** Supplied information follows **
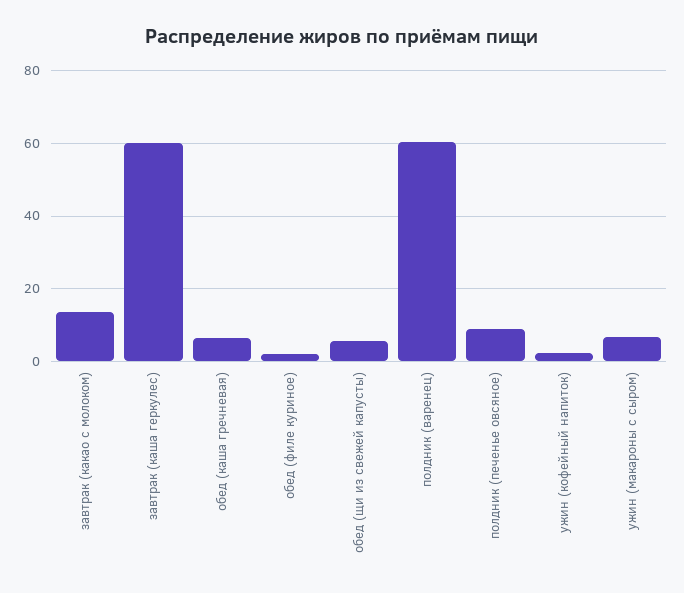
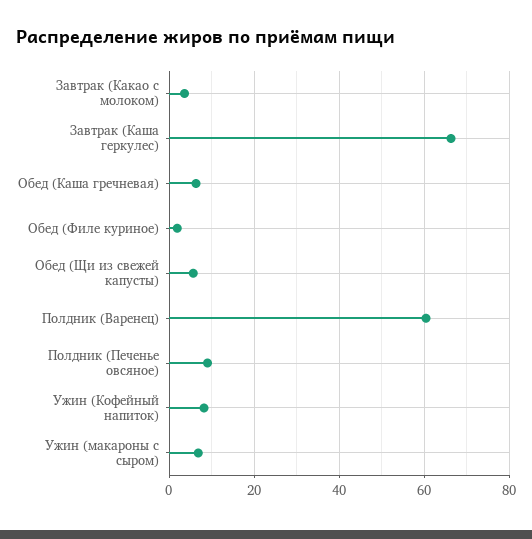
  {
-   "завтрак (какао с молоком)": 14,
+   "завтрак (какао с молоком)": 4,
-   "завтрак (каша геркулес)": 60,
+   "завтрак (каша геркулес)": 66,
    "обед (каша гречневая)": 6,
    "обед (филе куриное)": 2,
    "обед (щи из свежей капусты)": 6,
    "полдник (варенец)": 60,
    "полдник (печенье овсяное)": 10,
-   "ужин (кофейный напиток)": 2,
+   "ужин (кофейный напиток)": 8,
    "ужин (макароны с сыром)": 6
  }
** End of Supplied information **
▶ _What to produce_
The lines to report are those in the material above that contain the word "обед"; copy every one of them.

▶ _Answer area_
    "обед (каша гречневая)": 6,
    "обед (филе куриное)": 2,
    "обед (щи из свежей капусты)": 6,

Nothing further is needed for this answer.